A Bank of America spokesperson did not return calls for comment.

Finger Interests Number One Ltd., controlled by the Finger family of Houston, filed a solicitation notice to shareholders on Wednesday with the Securities and Exchange Commission. The notice, which begins "Dear Institutional Shareholders," urges investors to contact the board of directors.

It states, "The Board must release former general counsel Tim Mayopolous to testify to (sic) Attorney General Cuomo so that the events surrounding the disclosure of facts prior to the shareholder vote on December 5, 2008, can be definitively settled."

New York Attorney General Andrew Cuomo has been investigating the bank's failure to disclose certain facts about Merrill's multibillion-dollar bonus pool and its mounting losses leading up to the Jan. 1 merger. Although Cuomo's office questioned Mayopoulos, he could not answer disclosure questions due to attorney-client privilege as well as a confidentiality agreement.

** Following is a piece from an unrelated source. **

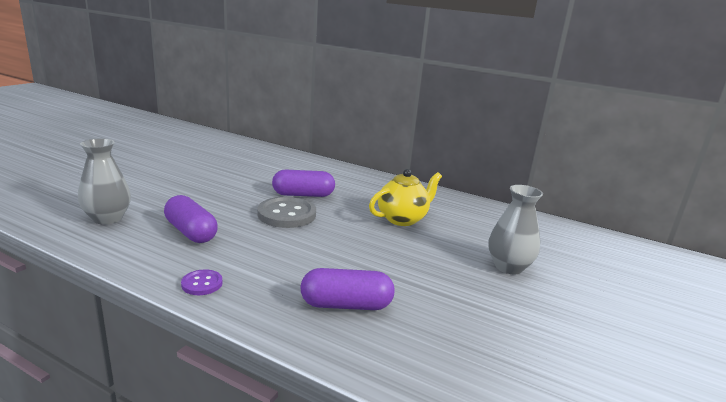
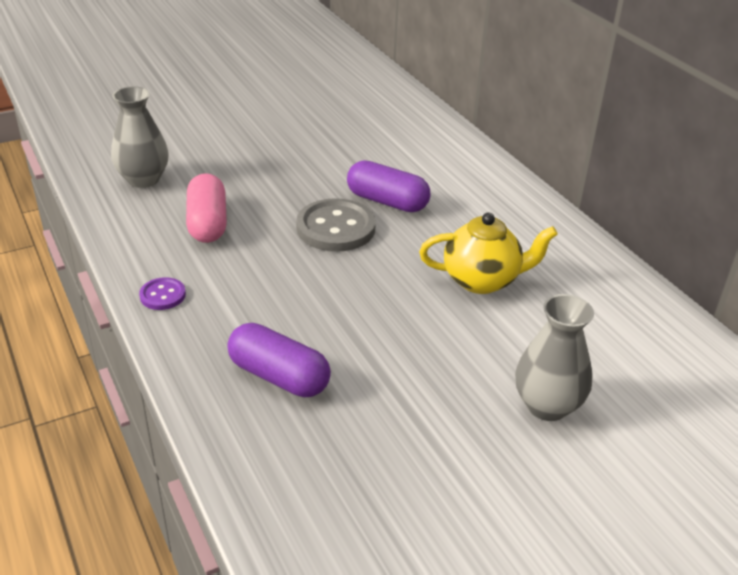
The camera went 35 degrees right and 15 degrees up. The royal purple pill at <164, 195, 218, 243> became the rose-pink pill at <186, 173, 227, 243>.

Cuomo has asked the bank to allow Mayopoulos and other in-house lawyers to answer investigators' questions. Specifically, investigators want to know what chief executive Ken Lewis and other bank executives told the lawyers, and how the lawyers responded.

Cuomo has threatened to charge executives.

The Finger family also says in the notice that the board should hire a special counsel to investigate the disclosure allegations.

"This will allow the company to eliminate the current distractions and move the company forward," the notice says. "For example, Deutsche Bank hired special counsel Cleary Gottlieb Steen & Hamilton earlier in 2009 to investigate allegations of management misconduct."

The family, which seeks Lewis' immediate resignation -- as opposed to his announced retirement in December -- owns more than 1 million shares of the bank. The family also urges the board to "fulfill its duty to shareholders and install a responsible and credible management team ... and pick a CEO from outside the company."

The board is considering Lewis' replacement, and two insiders have been mentioned as finalists, Greg Curl and Brian Moynihan. Both were right-hand men to Lewis, and Moynihan served as an interim general counsel for one month after Mayopoulos was fired -- for reasons the company will not discuss. The Finger family opposes Moynihan and Curl.

The two are "tainted" because they are part of the same management team that is under investigation by at least five separate governmental agencies, the notice states. "Regardless of who knew what and when, these senior managers would have had direct knowledge of the day-to-day operations and financial results of Merrill Lynch prior to the shareholder vote, yet none of them protested the disclosure failures or made any attempt to change the course of action by this management."